Sunday, January 14, 2018
Graffiti can inspire a great deal of debate and certainly emotion, but this post is not about that. I am no fan of graffiti, nor do I consider it art. I consider it a sign of defiance and here in Athens there are masterful works of defiance!
While I am no expert on the subject, the amount of graffiti found in a society can often be linked to the discontent of the people and Greece has gone through a terrible period over the last few years when decades of poor governance resulted in the near collapse of the modern Greek economy and threatened their status in the European Union. The people lost pensions, jobs and in some cases their lives. Graffiti is a way to protest that gives voice to those who have no standing, lack economic or social means to intervene in the public debate, need a platform from which to scream and wish to do so without retribution.
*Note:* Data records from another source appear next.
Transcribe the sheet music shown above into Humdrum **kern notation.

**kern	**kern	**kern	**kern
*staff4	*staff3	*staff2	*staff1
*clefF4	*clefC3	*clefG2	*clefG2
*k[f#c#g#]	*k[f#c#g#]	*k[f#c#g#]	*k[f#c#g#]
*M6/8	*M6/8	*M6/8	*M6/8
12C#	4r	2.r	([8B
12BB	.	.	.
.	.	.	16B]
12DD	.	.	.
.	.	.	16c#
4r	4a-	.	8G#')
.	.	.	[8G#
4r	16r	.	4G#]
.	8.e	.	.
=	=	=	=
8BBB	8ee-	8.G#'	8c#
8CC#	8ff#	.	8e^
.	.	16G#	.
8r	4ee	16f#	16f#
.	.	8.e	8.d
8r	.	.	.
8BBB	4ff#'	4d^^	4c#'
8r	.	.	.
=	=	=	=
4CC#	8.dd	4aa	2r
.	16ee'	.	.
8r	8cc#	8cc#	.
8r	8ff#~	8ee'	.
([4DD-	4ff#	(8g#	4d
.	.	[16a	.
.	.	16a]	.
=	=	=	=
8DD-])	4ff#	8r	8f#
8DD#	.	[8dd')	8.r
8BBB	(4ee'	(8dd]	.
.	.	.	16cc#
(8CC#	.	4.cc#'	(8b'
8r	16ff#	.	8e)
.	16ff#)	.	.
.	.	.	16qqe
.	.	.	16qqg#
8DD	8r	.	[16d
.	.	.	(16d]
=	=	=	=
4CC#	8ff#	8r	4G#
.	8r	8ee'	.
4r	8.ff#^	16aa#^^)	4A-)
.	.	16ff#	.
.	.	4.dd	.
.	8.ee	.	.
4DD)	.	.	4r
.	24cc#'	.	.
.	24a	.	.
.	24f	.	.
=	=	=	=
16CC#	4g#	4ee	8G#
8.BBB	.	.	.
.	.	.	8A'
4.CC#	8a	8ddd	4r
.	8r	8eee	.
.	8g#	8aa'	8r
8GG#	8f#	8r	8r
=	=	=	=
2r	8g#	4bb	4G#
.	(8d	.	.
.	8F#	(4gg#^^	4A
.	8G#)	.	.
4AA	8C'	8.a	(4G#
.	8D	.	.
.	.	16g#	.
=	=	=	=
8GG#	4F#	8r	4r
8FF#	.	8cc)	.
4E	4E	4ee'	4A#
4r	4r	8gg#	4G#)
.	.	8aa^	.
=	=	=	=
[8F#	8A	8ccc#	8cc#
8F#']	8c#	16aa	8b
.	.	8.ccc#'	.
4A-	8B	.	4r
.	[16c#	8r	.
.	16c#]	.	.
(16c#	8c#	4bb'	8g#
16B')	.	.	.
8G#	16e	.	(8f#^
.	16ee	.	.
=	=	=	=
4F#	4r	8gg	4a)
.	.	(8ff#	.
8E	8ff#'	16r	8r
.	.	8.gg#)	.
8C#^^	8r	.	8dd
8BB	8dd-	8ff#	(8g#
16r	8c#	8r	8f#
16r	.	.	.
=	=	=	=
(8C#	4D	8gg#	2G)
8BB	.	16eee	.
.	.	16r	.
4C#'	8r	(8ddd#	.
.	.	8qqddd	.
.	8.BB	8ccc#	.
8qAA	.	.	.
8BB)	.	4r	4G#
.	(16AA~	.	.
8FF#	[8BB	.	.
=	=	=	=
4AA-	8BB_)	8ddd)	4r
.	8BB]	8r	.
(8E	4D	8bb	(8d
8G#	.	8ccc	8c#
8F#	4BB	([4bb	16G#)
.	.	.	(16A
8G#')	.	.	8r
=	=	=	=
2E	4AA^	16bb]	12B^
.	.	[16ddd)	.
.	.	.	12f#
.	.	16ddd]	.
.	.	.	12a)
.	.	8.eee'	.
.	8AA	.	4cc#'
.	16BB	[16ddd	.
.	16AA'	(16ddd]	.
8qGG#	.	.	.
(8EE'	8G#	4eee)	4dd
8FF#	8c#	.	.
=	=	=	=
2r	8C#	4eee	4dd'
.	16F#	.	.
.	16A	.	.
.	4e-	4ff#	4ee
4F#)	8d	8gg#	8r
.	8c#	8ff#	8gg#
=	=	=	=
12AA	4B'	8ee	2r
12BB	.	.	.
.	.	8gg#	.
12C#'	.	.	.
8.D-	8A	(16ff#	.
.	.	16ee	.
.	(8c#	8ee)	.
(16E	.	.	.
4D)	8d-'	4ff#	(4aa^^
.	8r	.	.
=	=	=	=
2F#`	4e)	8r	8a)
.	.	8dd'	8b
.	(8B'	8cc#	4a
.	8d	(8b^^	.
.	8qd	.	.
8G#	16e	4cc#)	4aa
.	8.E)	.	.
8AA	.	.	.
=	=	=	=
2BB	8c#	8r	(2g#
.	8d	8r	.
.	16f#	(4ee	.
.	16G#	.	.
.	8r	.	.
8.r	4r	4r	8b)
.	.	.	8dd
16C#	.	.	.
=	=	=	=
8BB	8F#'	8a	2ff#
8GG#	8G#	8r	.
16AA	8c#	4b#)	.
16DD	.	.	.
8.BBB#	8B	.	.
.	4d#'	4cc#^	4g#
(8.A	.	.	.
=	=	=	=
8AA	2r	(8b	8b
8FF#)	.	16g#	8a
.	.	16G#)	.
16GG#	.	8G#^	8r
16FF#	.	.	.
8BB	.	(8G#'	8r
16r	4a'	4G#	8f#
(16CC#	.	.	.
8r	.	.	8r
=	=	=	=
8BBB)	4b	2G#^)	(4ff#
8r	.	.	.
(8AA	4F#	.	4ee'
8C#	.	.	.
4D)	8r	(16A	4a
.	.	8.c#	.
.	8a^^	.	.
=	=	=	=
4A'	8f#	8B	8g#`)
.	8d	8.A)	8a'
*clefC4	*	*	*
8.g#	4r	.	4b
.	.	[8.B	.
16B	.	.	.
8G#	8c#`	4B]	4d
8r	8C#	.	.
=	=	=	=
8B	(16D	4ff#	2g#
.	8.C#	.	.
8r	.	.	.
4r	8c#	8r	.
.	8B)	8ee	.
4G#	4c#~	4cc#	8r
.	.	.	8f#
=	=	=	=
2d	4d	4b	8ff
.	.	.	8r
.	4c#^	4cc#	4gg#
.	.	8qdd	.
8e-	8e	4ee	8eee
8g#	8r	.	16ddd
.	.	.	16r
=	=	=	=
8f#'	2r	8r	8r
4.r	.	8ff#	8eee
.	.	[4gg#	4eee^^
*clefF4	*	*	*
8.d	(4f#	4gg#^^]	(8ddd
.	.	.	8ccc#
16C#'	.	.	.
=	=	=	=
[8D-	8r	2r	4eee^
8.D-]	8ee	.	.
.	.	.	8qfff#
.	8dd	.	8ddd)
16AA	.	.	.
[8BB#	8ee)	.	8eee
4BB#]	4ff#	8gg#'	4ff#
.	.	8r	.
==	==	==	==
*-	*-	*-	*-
The graffiti in Athens screams out from every corner that the people here are or have been through very tough times.
Some rather majestic examples (including some that appear closer to art than opposition and rebellion) are below.
The street below is not atypical, although a local mentioned to me that this area is highly volatile still (and there are plenty of armed police on the streets in riot gear, despite the quiet in the area).
I can’t read any of this but this piece below looks to be more advertising than political statement, and this is easy to look at. Another piece just down the street from this one was a beautiful piece of art for a writing store, of a fountain pen on paper with the store name on it. I didn’t take a picture because, despite its beauty, it clearly wasn’t graffiti, it was advertising.
Again, below is a typical street in this area where most storefronts have been marked up with something. Sometimes you see the work repeated (suggesting true marketing of a movement or idea), but most appear random markings to my eye.
Finally we see this grouping. It caught my eye, because the resistance idea is very clear in the image, and this area (just North) had plenty of police stationed in riot gear suggesting there is a great deal of discontent in this part of Athens.